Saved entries
----------------------------------------

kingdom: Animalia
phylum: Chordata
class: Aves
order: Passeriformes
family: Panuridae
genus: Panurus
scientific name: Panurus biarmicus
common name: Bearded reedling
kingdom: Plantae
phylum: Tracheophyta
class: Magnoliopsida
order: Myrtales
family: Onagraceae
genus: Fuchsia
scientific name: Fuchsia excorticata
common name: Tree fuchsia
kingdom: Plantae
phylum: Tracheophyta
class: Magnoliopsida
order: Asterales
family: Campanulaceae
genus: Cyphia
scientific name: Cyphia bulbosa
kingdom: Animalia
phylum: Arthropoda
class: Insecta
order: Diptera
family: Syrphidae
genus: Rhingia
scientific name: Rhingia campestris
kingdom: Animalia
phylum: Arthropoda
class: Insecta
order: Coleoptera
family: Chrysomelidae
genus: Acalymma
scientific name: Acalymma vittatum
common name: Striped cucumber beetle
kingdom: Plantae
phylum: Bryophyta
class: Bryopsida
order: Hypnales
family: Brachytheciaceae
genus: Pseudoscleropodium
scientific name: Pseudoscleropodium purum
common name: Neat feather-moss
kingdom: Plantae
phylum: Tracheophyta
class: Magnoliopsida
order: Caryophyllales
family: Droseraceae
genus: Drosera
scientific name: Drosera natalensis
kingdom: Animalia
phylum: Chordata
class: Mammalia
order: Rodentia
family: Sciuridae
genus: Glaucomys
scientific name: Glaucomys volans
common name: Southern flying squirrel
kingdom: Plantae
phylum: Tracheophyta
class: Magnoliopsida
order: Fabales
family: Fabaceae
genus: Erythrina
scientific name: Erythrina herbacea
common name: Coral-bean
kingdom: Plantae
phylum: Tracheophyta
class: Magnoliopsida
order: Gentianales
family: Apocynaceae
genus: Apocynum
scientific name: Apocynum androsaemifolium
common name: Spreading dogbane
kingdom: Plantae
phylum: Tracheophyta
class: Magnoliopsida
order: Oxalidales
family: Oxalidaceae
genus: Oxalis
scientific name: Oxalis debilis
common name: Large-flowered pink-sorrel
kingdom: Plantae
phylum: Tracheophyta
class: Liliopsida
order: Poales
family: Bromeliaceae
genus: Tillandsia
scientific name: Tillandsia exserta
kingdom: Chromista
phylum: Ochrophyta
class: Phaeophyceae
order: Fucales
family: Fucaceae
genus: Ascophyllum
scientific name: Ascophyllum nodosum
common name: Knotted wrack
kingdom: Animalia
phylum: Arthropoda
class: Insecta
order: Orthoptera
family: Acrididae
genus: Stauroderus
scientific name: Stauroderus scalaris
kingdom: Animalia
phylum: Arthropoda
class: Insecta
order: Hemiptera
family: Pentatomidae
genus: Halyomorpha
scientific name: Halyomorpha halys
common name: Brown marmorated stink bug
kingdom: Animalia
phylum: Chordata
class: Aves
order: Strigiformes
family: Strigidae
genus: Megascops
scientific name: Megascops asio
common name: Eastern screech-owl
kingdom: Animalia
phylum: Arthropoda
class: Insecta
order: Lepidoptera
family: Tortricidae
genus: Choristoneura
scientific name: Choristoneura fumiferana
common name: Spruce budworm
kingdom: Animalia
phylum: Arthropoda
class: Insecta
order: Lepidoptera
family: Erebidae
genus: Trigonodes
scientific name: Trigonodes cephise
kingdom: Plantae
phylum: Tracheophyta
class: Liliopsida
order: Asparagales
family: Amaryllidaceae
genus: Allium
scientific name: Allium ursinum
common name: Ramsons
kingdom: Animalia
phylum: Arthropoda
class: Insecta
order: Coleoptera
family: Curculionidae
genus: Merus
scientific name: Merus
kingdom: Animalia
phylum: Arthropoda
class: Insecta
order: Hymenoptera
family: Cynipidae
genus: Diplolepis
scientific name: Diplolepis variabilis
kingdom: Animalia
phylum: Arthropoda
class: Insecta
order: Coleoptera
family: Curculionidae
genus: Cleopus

----------------------------------------

What the task requires
Reproduce all of the lines above word for word.

The output
kingdom: Animalia
phylum: Chordata
class: Aves
order: Passeriformes
family: Panuridae
genus: Panurus
scientific name: Panurus biarmicus
common name: Bearded reedling
kingdom: Plantae
phylum: Tracheophyta
class: Magnoliopsida
order: Myrtales
family: Onagraceae
genus: Fuchsia
scientific name: Fuchsia excorticata
common name: Tree fuchsia
kingdom: Plantae
phylum: Tracheophyta
class: Magnoliopsida
order: Asterales
family: Campanulaceae
genus: Cyphia
scientific name: Cyphia bulbosa
kingdom: Animalia
phylum: Arthropoda
class: Insecta
order: Diptera
family: Syrphidae
genus: Rhingia
scientific name: Rhingia campestris
kingdom: Animalia
phylum: Arthropoda
class: Insecta
order: Coleoptera
family: Chrysomelidae
genus: Acalymma
scientific name: Acalymma vittatum
common name: Striped cucumber beetle
kingdom: Plantae
phylum: Bryophyta
class: Bryopsida
order: Hypnales
family: Brachytheciaceae
genus: Pseudoscleropodium
scientific name: Pseudoscleropodium purum
common name: Neat feather-moss
kingdom: Plantae
phylum: Tracheophyta
class: Magnoliopsida
order: Caryophyllales
family: Droseraceae
genus: Drosera
scientific name: Drosera natalensis
kingdom: Animalia
phylum: Chordata
class: Mammalia
order: Rodentia
family: Sciuridae
genus: Glaucomys
scientific name: Glaucomys volans
common name: Southern flying squirrel
kingdom: Plantae
phylum: Tracheophyta
class: Magnoliopsida
order: Fabales
family: Fabaceae
genus: Erythrina
scientific name: Erythrina herbacea
common name: Coral-bean
kingdom: Plantae
phylum: Tracheophyta
class: Magnoliopsida
order: Gentianales
family: Apocynaceae
genus: Apocynum
scientific name: Apocynum androsaemifolium
common name: Spreading dogbane
kingdom: Plantae
phylum: Tracheophyta
class: Magnoliopsida
order: Oxalidales
family: Oxalidaceae
genus: Oxalis
scientific name: Oxalis debilis
common name: Large-flowered pink-sorrel
kingdom: Plantae
phylum: Tracheophyta
class: Liliopsida
order: Poales
family: Bromeliaceae
genus: Tillandsia
scientific name: Tillandsia exserta
kingdom: Chromista
phylum: Ochrophyta
class: Phaeophyceae
order: Fucales
family: Fucaceae
genus: Ascophyllum
scientific name: Ascophyllum nodosum
common name: Knotted wrack
kingdom: Animalia
phylum: Arthropoda
class: Insecta
order: Orthoptera
family: Acrididae
genus: Stauroderus
scientific name: Stauroderus scalaris
kingdom: Animalia
phylum: Arthropoda
class: Insecta
order: Hemiptera
family: Pentatomidae
genus: Halyomorpha
scientific name: Halyomorpha halys
common name: Brown marmorated stink bug
kingdom: Animalia
phylum: Chordata
class: Aves
order: Strigiformes
family: Strigidae
genus: Megascops
scientific name: Megascops asio
common name: Eastern screech-owl
kingdom: Animalia
phylum: Arthropoda
class: Insecta
order: Lepidoptera
family: Tortricidae
genus: Choristoneura
scientific name: Choristoneura fumiferana
common name: Spruce budworm
kingdom: Animalia
phylum: Arthropoda
class: Insecta
order: Lepidoptera
family: Erebidae
genus: Trigonodes
scientific name: Trigonodes cephise
kingdom: Plantae
phylum: Tracheophyta
class: Liliopsida
order: Asparagales
family: Amaryllidaceae
genus: Allium
scientific name: Allium ursinum
common name: Ramsons
kingdom: Animalia
phylum: Arthropoda
class: Insecta
order: Coleoptera
family: Curculionidae
genus: Merus
scientific name: Merus
kingdom: Animalia
phylum: Arthropoda
class: Insecta
order: Hymenoptera
family: Cynipidae
genus: Diplolepis
scientific name: Diplolepis variabilis
kingdom: Animalia
phylum: Arthropoda
class: Insecta
order: Coleoptera
family: Curculionidae
genus: Cleopus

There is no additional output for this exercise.